L’HARMONIE À PLANS SONORES MULTIPLES
Normalement, un accord est perçu d’un seul bloc, comme un ensemble. Cependant, dans certains cas, on distingue des sous-groupes harmoniques (appelés « plans « ), particulièrement si l’orchestration, par des registres et/ou des timbres très distincts, renforce l’impression de couches. Illustrons par un exemple.
Dans la situation “A”, alors que l’accord est confié à une seule famille (aux cordes ) les deux notes les plus aiguesenrichissent la masse sonore et s’y fondent parfaitement. En “B”, le même accord présente deux lignes timbrales distinctes : un arrière-plan harmonique aux cordes et unpremier plan dissonant aux trompettes.

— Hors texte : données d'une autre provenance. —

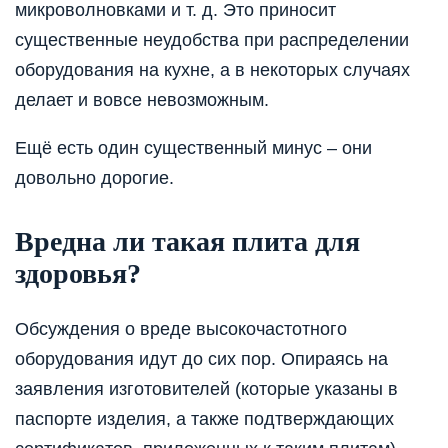
микроволновками и т. д. Это приносит
существенные неудобства при распределении
оборудования на кухне, а в некоторых случаях
делает и вовсе невозможным.
Ещё есть один существенный минус – они
довольно дорогие.
Вредна ли такая плита для
здоровья?
Обсуждения о вреде высокочастотного
оборудования идут до сих пор. Опираясь на
заявления изготовителей (которые указаны в
паспорте изделия, а также подтверждающих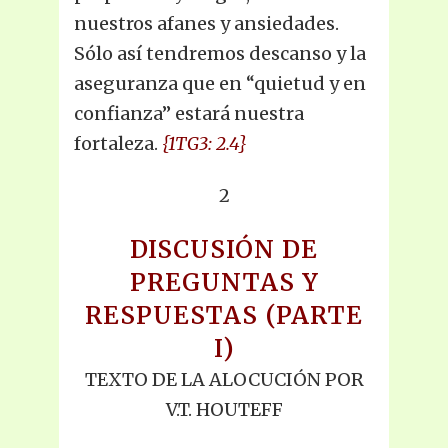
nuestros afanes y ansiedades.
Sólo así tendremos descanso y la
aseguranza que en “quietud y en
confianza” estará nuestra
fortaleza.
{1TG3: 2.4}
2
DISCUSIÓN DE
PREGUNTAS Y
RESPUESTAS (PARTE
I)
TEXTO DE LA ALOCUCIÓN POR
V.T. HOUTEFF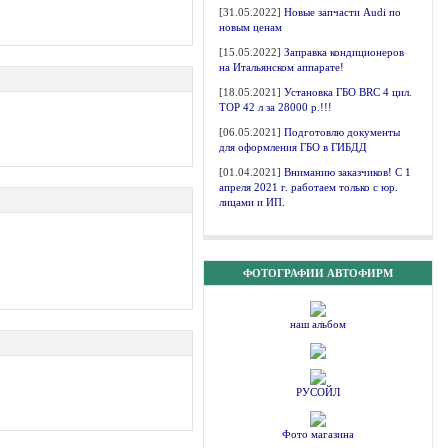
[31.05.2022]
Новые запчасти Audi по
новым ценам
[15.05.2022]
Заправка кондиционеров
на Итальянском аппарате!
[18.05.2021]
Установка ГБО BRC 4 цил.
ТОР 42 л за 28000 р.!!!
[06.05.2021]
Подготовлю документы
для оформления ГБО в ГИБДД
[01.04.2021]
Вниманию заказчиков! С 1
апреля 2021 г. работаем только с юр.
лицами и ИП.
ФОТОГРАФИИ АВТОФИРМ
наш альбом
РУСОЙЛ
Фото магазина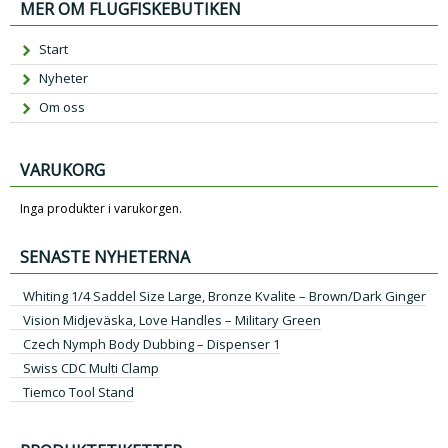
MER OM FLUGFISKEBUTIKEN
Start
Nyheter
Om oss
VARUKORG
Inga produkter i varukorgen.
SENASTE NYHETERNA
Whiting 1/4 Saddel Size Large, Bronze Kvalite – Brown/Dark Ginger
Vision Midjeväska, Love Handles – Military Green
Czech Nymph Body Dubbing – Dispenser 1
Swiss CDC Multi Clamp
Tiemco Tool Stand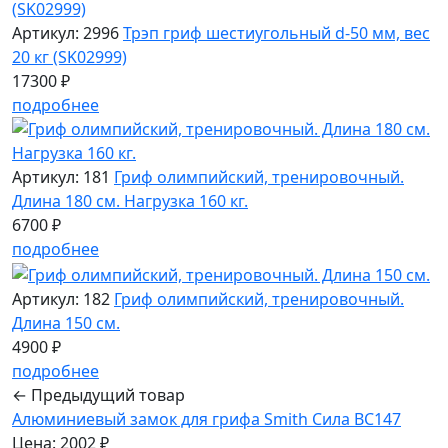
Артикул: 2996
Трэп гриф шестиугольный d-50 мм, вес
20 кг (SK02999)
17300 ₽
подробнее
Артикул: 181
Гриф олимпийский, тренировочный.
Длина 180 см. Нагрузка 160 кг.
6700 ₽
подробнее
Артикул: 182
Гриф олимпийский, тренировочный.
Длина 150 см.
4900 ₽
подробнее
← Предыдущий товар
Алюминиевый замок для грифа Smith Сила BC147
Цена: 2002 ₽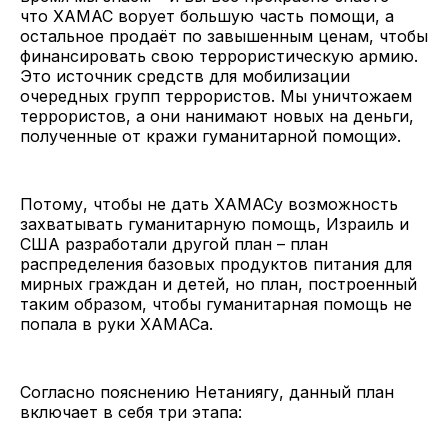
что ХАМАС ворует большую часть помощи, а
остальное продаёт по завышенным ценам, чтобы
финансировать свою террористическую армию.
Это источник средств для мобилизации
очередных групп террористов. Мы уничтожаем
террористов, а они нанимают новых на деньги,
полученные от кражи гуманитарной помощи».
Потому, чтобы не дать ХАМАСу возможность
захватывать гуманитарную помощь, Израиль и
США разработали другой план – план
распределения базовых продуктов питания для
мирных граждан и детей, но план, построенный
таким образом, чтобы гуманитарная помощь не
попала в руки ХАМАСа.
Согласно пояснению Нетаниягу, данный план
включает в себя три этапа: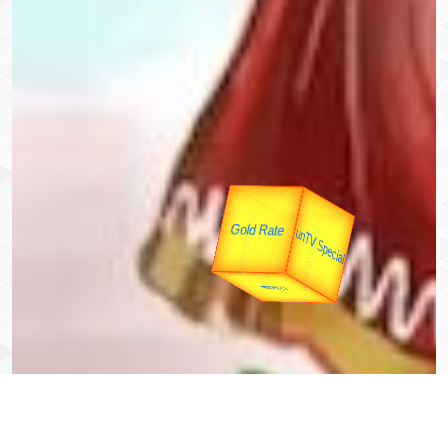
उपराष्ट्रपति
उप प्रधानमंत्री
यात्रा
unTV Special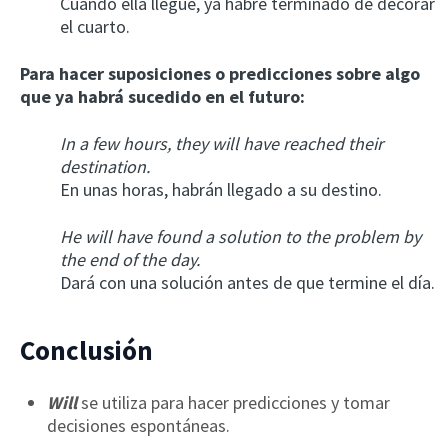
Cuando ella llegue, ya habré terminado de decorar
el cuarto.
Para hacer suposiciones o predicciones sobre algo
que ya habrá sucedido en el futuro:
In a few hours, they will have reached their
destination.
En unas horas, habrán llegado a su destino.
He will have found a solution to the problem by
the end of the day.
Dará con una solución antes de que termine el día.
Conclusión
Will
se utiliza para hacer predicciones y tomar
decisiones espontáneas.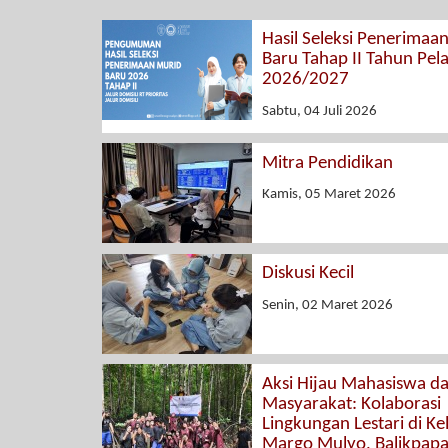
Hasil Seleksi Penerimaa
Baru Tahap II Tahun Pel
2026/2027
Sabtu, 04 Juli 2026
Mitra Pendidikan
Kamis, 05 Maret 2026
Diskusi Kecil
Senin, 02 Maret 2026
Aksi Hijau Mahasiswa d
Masyarakat: Kolaborasi
Lingkungan Lestari di K
Margo Mulyo, Balikpap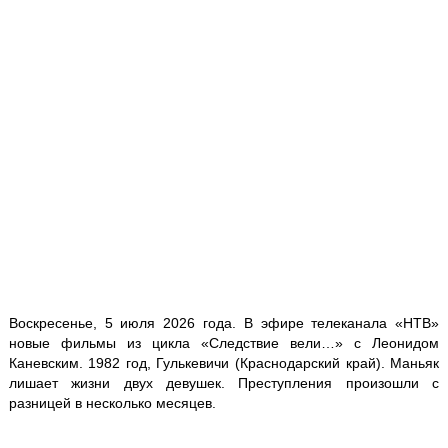
Воскресенье, 5 июля 2026 года. В эфире телеканала «НТВ»
новые фильмы из цикла «Следствие вели…» с Леонидом
Каневским. 1982 год, Гулькевичи (Краснодарский край). Маньяк
лишает жизни двух девушек. Преступления произошли с
разницей в несколько месяцев.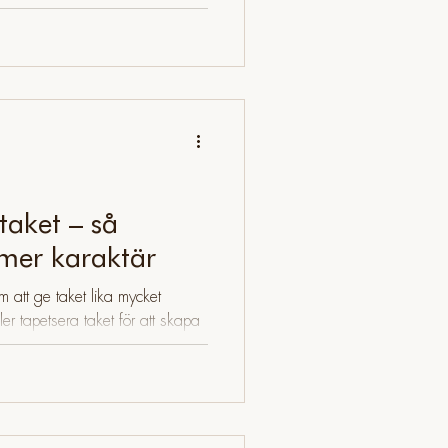
färgtrender, loppmarknadsfynd
 trender.
taket – så
mer karaktär
 att ge taket lika mycket
r tapetsera taket för att skapa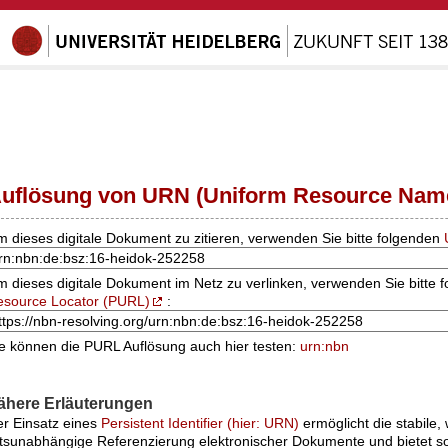
uflösung von URN (Uniform Resource Nam
 dieses digitale Dokument zu zitieren, verwenden Sie bitte folgenden
 dieses digitale Dokument im Netz zu verlinken, verwenden Sie bitte 
esource Locator (PURL)
:
e können die PURL Auflösung auch hier testen:
urn:nbn
ähere Erläuterungen
r Einsatz eines
Persistent Identifier (hier: URN)
ermöglicht die stabile,
tsunabhängige Referenzierung elektronischer Dokumente und bietet s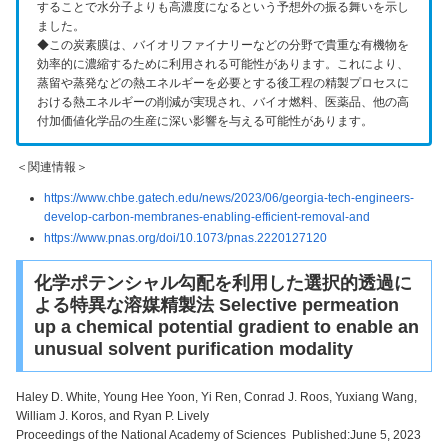
することで水分子よりも高濃度になるという予想外の振る舞いを示し
ました。
◆この炭素膜は、バイオリファイナリーなどの分野で貴重な有機物を
効率的に濃縮するために利用される可能性があります。これにより、
蒸留や蒸発などの熱エネルギーを必要とする後工程の精製プロセスに
おける熱エネルギーの削減が実現され、バイオ燃料、医薬品、他の高
付加価値化学品の生産に深い影響を与える可能性があります。
＜関連情報＞
https://www.chbe.gatech.edu/news/2023/06/georgia-tech-engineers-
develop-carbon-membranes-enabling-efficient-removal-and
https://www.pnas.org/doi/10.1073/pnas.2220127120
化学ポテンシャル勾配を利用した選択的透過に
よる特異な溶媒精製法 Selective permeation
up a chemical potential gradient to enable an
unusual solvent purification modality
Haley D. White, Young Hee Yoon, Yi Ren, Conrad J. Roos, Yuxiang Wang,
William J. Koros, and Ryan P. Lively
Proceedings of the National Academy of Sciences Published:June 5, 2023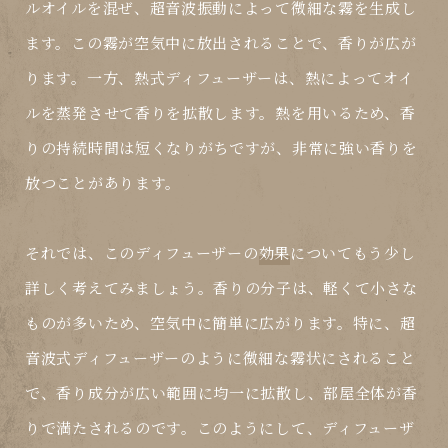
ルオイルを混ぜ、超音波振動によって微細な霧を生成し
ます。この霧が空気中に放出されることで、香りが広が
ります。一方、熱式ディフューザーは、熱によってオイ
ルを蒸発させて香りを拡散します。熱を用いるため、香
りの持続時間は短くなりがちですが、非常に強い香りを
放つことがあります。
それでは、このディフューザーの
効果
についてもう少し
詳しく考えてみましょう。香りの分子は、軽くて小さな
ものが多いため、空気中に簡単に広がります。特に、超
音波式ディフューザーのように微細な霧状にされること
で、香り成分が広い範囲に均一に拡散し、部屋全体が香
りで満たされるのです。このようにして、ディフューザ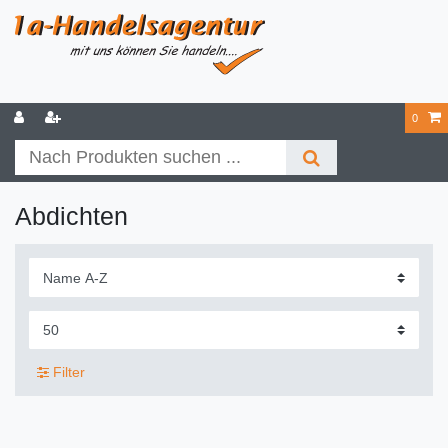
0
Abdichten
Filter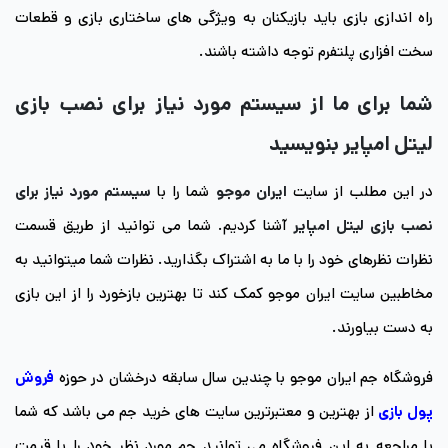
راه اندازی بازی باید بازیکنان به ویژگی های ساختاری بازی و قطعات
سخت افزاری پلتفرم توجه داشته باشند.
شما برای ما از سیستم مورد نیاز برای نصب بازی
لیتل امپایر بنویسید
در این مطلب از سایت
ایران موجو
شما را با
سیستم مورد نیاز برای
نصب بازی لیتل امپایر
آشنا کردیم. شما می توانید از طریق قسمت
نظرات نظرهای خود را با ما به اشتراک بگذارید. نظرات شما میتوانید به
مخاطبین سایت ایران موجو کمک کند تا بهترین بازخورد را از این بازی
به دست بیاورند.
فروشگاه جم ایران موجو با چندین سال سابقه درخشان در حوزه
فروش
پول بازی
از بهترین و معتبرترین سایت های خرید جم می باشد که شما
با مراجعه به این فروشگاه می توانید جم مورد نظر خود را با قیمت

Dans ce cas, la dissonance sol/la b ressort davantage, ce qui modifie les attentes de l’auditeur.
En somme, alors que la plupart des traités d’harmonie présument une unité sonore totale et continue, en pratique, l’utilisation de couches harmoniques multiplie les degrés possibles de fusion sonore et donne accès à un univers expressif infini. De plus, avec ce type de stratification, on peut explorer la complexité harmonique tout en évitant la lourdeur et l’inertie, surtout si on personnalise chaque couche par un caractère intervallique distinct, des timbres et/ou des registres différents et une indépendance rythmique.